SpaceX rolls rocket to pad for Ax-3 astronaut launch (photos)

A black and white spacex falcon 9 rocket stands on its launch pad against a twilight sky.

SpaceX's next astronaut-launching rocket has made it to the pad.

SpaceX has rolled out the Falcon 9 rocket and Dragon capsule that will send the private Ax-3 astronaut mission toward the International Space Station (ISS) on Wednesday (Jan. 17), the company announced via X today (Jan. 16).

That liftoff, from historic Pad 39A at NASA's Kennedy Space Center in Florida, is scheduled to take place Wednesday at 5:11 p.m. EST (2211 GMT). You can watch it live here at Space.com, courtesy of NASA.  
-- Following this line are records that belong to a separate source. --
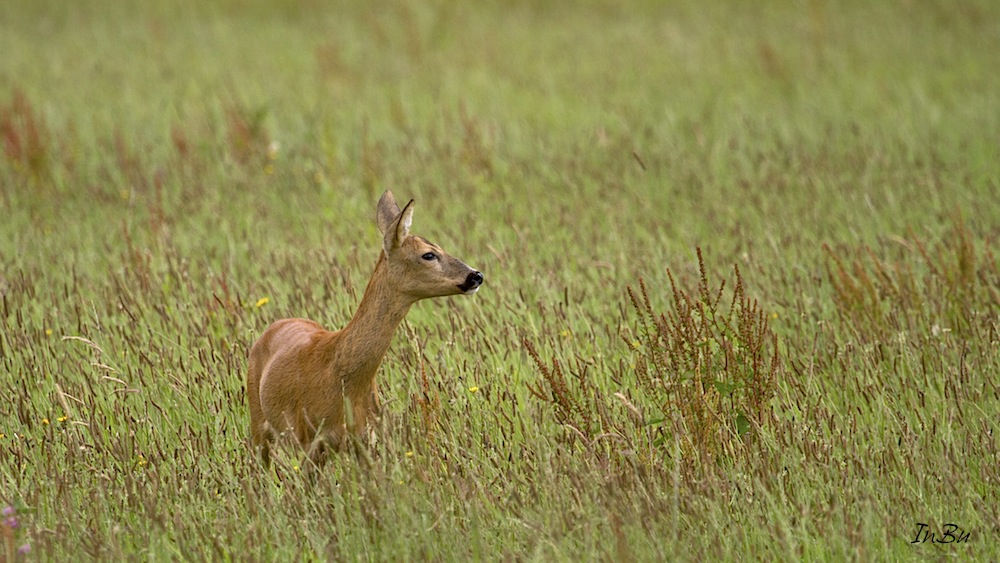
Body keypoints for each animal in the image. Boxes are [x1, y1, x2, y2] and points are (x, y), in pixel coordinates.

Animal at [249, 191, 484, 468]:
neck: (341, 375)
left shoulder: (366, 439)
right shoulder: (307, 438)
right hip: (259, 422)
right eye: (428, 254)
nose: (476, 275)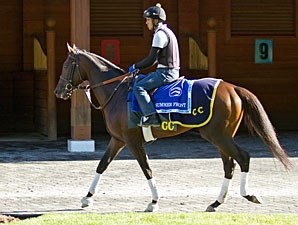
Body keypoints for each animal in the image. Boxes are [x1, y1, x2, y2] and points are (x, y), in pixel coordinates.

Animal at [54, 44, 292, 212]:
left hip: (219, 136)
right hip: (221, 137)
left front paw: (153, 202)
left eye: (66, 65)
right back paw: (215, 202)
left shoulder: (133, 142)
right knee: (229, 165)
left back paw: (248, 195)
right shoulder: (118, 140)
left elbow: (147, 169)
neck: (118, 92)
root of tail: (232, 87)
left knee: (243, 158)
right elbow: (101, 165)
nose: (58, 91)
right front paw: (87, 197)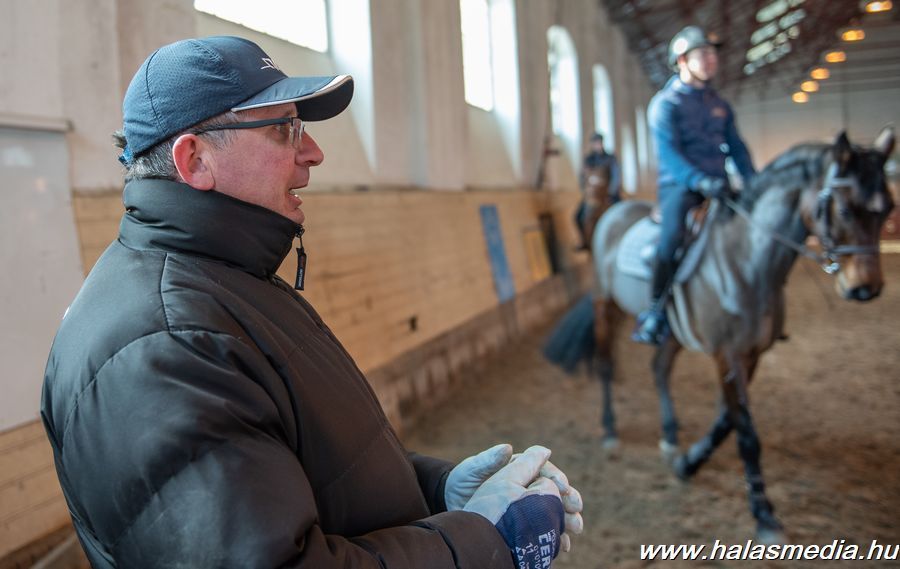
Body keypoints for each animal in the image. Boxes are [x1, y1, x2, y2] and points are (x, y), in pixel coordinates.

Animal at [544, 127, 895, 541]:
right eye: (843, 210)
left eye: (887, 209)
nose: (866, 289)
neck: (745, 259)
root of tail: (611, 214)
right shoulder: (727, 354)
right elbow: (746, 432)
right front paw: (763, 513)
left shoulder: (752, 355)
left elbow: (728, 420)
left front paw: (688, 463)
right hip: (605, 305)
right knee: (605, 363)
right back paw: (611, 429)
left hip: (673, 333)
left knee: (659, 368)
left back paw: (669, 435)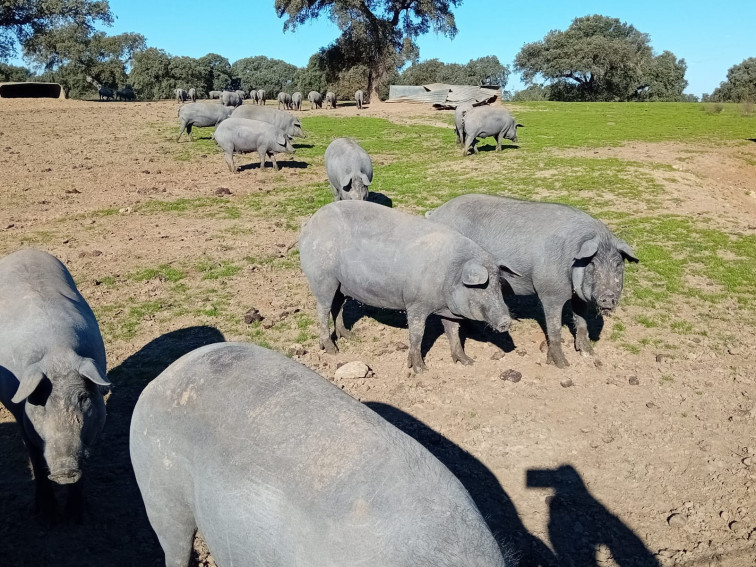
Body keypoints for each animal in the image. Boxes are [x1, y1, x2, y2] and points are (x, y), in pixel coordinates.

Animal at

Related: Axiom Space names Ax-3 astronaut crew for SpaceX mission to ISS

Closeup of the Ax-3 Dragon capsule on the pad. (Image credit: SpaceX)

Ax-3 — the third crewed mission organized by Houston company Axiom Space — will send four people to the ISS for a roughly two-week stay.

Those crewmembers are former NASA astronaut and current Axiom employee Michael López-Alegría, who will command the mission; Italian Air Force Col. Walter Villadei; European Space Agency astronaut Marcus Wandt, who's from Sweden; and Alper Gezeravcı, who will become the first Turkish citizen to reach the final frontier. 

López-Alegría is a citizen of both the U.S. and Spain. So Ax-3 is a very international affair, as he pointed out.

"The Ax-3 mission will be transformational, as it fosters partnerships outside the construct of the ISS, and positions European nations as pioneers of the emerging commercial space industry," López-Alegría said in an Axiom statement last September.

Axiom Space's other two missions to the ISS launched in April 2022 and May 2023, respectively. López-Alegría commanded the first one, and record-setting former NASA astronaut Peggy Whitson led the second. (NASA requires that private crewed missions to the orbiting lab be commanded by a former agency astronaut.)

Axiom Space isn't just about organizing crewed flights to the ISS. A few years from now, the company plans to start launching its own modules to the orbiting lab. This hardware will eventually detach, forming a free-flying private space station in low Earth orbit.